- **Your instructions**
Put the listing into a two-column CSV with the headers instruction and entry. Begin at the line that has "line: 4000 psi" and stop after the line that has "Entry: 6.2 kg/cm²", writing one row per entry with each field quoted and line breaks turned into spaces.

[Measurement reading data]
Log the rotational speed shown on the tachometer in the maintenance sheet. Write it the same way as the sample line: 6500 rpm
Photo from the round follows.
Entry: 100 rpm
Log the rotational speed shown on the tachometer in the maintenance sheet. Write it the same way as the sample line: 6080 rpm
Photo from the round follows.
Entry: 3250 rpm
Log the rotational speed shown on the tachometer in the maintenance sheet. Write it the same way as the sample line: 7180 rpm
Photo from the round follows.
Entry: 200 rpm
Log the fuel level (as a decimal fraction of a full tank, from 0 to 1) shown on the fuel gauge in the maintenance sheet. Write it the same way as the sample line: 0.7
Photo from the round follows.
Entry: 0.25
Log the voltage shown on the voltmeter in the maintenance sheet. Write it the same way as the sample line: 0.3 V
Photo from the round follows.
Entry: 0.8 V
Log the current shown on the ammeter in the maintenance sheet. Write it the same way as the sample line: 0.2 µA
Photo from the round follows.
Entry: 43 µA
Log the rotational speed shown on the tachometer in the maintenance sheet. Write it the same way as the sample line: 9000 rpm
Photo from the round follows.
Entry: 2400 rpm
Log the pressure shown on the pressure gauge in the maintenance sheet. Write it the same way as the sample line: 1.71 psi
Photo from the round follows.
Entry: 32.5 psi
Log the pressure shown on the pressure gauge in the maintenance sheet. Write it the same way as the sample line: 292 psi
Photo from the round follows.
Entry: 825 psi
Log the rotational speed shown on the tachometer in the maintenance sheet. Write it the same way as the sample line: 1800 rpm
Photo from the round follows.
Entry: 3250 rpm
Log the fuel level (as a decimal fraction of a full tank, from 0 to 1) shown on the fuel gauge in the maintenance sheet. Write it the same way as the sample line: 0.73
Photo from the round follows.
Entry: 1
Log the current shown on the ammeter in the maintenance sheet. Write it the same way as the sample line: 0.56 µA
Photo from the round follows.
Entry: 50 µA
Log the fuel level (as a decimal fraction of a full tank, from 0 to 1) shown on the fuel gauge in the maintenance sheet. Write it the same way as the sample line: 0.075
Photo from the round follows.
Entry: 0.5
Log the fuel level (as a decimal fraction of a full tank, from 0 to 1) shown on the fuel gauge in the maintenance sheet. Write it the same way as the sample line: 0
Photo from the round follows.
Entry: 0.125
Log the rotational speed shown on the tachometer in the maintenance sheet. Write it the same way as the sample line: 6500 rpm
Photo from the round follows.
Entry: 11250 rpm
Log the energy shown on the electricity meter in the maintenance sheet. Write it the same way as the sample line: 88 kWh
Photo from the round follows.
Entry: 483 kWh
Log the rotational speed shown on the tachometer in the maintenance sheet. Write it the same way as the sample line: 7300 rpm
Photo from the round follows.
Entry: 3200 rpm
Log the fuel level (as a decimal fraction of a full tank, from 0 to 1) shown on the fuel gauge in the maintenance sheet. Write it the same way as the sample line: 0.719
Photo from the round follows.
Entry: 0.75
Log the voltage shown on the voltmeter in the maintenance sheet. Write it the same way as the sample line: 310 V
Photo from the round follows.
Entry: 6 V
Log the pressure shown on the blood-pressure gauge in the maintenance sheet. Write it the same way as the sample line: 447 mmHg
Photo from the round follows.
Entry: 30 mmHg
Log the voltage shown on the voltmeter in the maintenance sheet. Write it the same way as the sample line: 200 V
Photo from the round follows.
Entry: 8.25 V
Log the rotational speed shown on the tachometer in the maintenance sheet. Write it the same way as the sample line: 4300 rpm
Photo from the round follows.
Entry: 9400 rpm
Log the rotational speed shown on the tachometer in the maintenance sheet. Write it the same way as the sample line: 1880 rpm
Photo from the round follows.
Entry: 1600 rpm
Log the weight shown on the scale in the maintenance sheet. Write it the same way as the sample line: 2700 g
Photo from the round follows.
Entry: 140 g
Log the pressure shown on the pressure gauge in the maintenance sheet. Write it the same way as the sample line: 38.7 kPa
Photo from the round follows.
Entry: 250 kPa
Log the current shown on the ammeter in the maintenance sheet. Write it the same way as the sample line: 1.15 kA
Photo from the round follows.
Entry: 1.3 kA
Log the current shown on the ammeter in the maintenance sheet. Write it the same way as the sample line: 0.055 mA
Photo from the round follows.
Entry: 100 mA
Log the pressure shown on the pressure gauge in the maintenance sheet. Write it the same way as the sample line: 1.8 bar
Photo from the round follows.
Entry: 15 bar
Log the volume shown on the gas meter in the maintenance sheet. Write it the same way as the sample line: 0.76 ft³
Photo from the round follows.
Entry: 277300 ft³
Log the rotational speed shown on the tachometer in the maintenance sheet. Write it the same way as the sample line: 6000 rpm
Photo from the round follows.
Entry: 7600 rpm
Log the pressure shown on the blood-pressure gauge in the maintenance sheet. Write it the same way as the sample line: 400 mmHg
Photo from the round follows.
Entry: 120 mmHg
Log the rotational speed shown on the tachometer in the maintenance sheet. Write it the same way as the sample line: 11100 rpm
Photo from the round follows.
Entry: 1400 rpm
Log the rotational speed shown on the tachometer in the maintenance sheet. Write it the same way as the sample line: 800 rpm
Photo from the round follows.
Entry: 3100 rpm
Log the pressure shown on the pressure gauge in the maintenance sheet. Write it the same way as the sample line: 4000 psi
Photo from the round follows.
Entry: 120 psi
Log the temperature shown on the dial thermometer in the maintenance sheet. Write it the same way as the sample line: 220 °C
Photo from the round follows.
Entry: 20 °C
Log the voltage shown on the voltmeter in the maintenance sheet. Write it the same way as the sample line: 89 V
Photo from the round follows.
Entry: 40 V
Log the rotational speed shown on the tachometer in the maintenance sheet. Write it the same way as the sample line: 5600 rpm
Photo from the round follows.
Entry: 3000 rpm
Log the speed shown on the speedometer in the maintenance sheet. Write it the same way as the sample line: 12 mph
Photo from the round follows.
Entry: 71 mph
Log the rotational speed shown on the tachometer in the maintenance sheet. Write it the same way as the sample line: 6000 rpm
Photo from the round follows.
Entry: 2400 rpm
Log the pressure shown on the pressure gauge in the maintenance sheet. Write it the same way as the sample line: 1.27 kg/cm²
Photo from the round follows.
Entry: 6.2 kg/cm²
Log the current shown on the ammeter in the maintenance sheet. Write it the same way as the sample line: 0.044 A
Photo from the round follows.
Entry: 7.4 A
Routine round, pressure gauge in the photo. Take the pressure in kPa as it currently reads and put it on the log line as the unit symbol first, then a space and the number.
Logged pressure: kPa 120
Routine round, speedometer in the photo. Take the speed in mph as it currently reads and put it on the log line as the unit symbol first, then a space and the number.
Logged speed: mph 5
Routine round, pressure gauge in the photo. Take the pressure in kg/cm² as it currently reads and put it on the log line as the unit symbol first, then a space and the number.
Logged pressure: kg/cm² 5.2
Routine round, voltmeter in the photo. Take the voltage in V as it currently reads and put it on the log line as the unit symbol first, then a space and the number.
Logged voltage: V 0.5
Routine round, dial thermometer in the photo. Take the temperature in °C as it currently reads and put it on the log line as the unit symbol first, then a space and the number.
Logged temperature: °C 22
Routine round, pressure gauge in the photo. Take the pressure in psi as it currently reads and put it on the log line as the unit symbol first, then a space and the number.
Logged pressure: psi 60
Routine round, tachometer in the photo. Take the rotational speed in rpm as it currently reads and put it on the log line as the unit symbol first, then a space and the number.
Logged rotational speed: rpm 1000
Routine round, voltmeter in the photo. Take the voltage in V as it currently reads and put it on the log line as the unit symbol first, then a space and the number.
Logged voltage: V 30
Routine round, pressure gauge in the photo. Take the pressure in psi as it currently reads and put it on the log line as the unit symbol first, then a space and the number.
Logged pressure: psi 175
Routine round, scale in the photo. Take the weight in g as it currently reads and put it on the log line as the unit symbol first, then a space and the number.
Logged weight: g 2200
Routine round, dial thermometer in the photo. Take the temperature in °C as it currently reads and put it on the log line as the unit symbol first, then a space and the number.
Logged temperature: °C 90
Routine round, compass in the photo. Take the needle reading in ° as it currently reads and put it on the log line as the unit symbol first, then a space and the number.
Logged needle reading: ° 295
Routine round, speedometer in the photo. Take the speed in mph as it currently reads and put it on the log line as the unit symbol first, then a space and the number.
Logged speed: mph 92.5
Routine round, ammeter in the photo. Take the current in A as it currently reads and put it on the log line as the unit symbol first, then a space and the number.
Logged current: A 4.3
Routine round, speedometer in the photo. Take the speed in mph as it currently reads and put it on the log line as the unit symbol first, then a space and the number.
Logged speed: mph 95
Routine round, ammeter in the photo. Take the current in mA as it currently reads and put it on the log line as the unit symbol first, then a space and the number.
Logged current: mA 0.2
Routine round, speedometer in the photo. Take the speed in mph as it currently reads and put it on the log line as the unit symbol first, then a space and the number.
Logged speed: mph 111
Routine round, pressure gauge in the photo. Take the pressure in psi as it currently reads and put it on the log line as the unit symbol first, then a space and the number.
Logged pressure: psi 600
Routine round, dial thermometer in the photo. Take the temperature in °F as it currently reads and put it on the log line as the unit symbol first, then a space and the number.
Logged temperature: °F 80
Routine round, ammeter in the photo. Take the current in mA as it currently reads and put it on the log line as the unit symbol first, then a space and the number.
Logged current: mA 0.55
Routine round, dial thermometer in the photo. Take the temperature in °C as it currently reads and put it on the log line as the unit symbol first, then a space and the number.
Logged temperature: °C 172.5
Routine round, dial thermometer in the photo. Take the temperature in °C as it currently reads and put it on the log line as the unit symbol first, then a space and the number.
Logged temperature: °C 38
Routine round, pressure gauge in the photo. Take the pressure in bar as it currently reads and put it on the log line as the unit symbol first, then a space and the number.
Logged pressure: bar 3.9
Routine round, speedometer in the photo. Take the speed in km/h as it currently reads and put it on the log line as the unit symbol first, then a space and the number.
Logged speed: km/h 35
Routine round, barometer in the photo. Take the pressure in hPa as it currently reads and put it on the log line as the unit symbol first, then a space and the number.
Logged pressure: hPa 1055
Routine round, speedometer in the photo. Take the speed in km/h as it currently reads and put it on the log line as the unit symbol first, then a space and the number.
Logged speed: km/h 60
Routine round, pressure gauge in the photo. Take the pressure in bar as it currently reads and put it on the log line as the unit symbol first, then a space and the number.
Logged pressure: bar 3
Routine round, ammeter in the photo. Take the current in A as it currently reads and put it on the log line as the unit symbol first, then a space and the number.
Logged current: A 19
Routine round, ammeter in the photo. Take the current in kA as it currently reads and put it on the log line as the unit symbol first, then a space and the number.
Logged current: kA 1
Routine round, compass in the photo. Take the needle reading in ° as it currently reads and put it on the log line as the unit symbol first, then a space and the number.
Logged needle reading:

- **Exercise answer**
instruction,entry
"Log the pressure shown on the pressure gauge in the maintenance sheet. Write it the same way as the sample line: 4000 psi Photo from the round follows. Entry:","120 psi"
"Log the temperature shown on the dial thermometer in the maintenance sheet. Write it the same way as the sample line: 220 °C Photo from the round follows. Entry:","20 °C"
"Log the voltage shown on the voltmeter in the maintenance sheet. Write it the same way as the sample line: 89 V Photo from the round follows. Entry:","40 V"
"Log the rotational speed shown on the tachometer in the maintenance sheet. Write it the same way as the sample line: 5600 rpm Photo from the round follows. Entry:","3000 rpm"
"Log the speed shown on the speedometer in the maintenance sheet. Write it the same way as the sample line: 12 mph Photo from the round follows. Entry:","71 mph"
"Log the rotational speed shown on the tachometer in the maintenance sheet. Write it the same way as the sample line: 6000 rpm Photo from the round follows. Entry:","2400 rpm"
"Log the pressure shown on the pressure gauge in the maintenance sheet. Write it the same way as the sample line: 1.27 kg/cm² Photo from the round follows. Entry:","6.2 kg/cm²"